## BEGIN Supplied data

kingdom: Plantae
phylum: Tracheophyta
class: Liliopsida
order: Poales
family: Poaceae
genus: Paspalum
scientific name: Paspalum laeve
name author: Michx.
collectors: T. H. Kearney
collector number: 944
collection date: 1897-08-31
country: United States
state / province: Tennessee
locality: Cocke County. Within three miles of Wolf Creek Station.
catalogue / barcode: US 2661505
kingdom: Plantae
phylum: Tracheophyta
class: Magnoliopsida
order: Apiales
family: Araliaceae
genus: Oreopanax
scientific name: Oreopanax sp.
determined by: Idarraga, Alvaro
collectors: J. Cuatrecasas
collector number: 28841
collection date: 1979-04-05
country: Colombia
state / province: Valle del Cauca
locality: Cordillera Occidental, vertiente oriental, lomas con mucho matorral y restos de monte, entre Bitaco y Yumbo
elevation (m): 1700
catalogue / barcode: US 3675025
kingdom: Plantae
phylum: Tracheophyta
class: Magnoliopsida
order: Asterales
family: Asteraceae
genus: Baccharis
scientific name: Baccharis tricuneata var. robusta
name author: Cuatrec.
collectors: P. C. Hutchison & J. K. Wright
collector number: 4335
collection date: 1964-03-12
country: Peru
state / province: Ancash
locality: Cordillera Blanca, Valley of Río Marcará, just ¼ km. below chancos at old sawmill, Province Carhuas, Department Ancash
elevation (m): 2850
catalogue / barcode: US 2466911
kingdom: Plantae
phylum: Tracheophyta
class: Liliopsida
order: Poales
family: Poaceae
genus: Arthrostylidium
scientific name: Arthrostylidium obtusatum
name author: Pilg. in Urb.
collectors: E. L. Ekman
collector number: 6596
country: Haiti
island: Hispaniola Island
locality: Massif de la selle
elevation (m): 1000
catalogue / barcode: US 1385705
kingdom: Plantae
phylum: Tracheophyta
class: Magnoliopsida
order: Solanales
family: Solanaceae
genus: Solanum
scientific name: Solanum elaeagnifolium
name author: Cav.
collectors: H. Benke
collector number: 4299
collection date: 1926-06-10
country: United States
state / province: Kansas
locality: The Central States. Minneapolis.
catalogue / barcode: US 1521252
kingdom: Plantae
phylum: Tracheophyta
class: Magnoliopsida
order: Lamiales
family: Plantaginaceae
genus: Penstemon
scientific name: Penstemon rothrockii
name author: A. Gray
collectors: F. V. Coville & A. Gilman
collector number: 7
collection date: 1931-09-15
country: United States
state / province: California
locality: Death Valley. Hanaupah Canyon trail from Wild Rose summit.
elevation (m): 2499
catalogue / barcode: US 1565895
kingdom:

## END Supplied data

# [Stated task]
Show every line in the records above that contains the string "genus", copying each such line in full.

# [Written response]
genus: Paspalum
genus: Oreopanax
genus: Baccharis
genus: Arthrostylidium
genus: Solanum
genus: Penstemon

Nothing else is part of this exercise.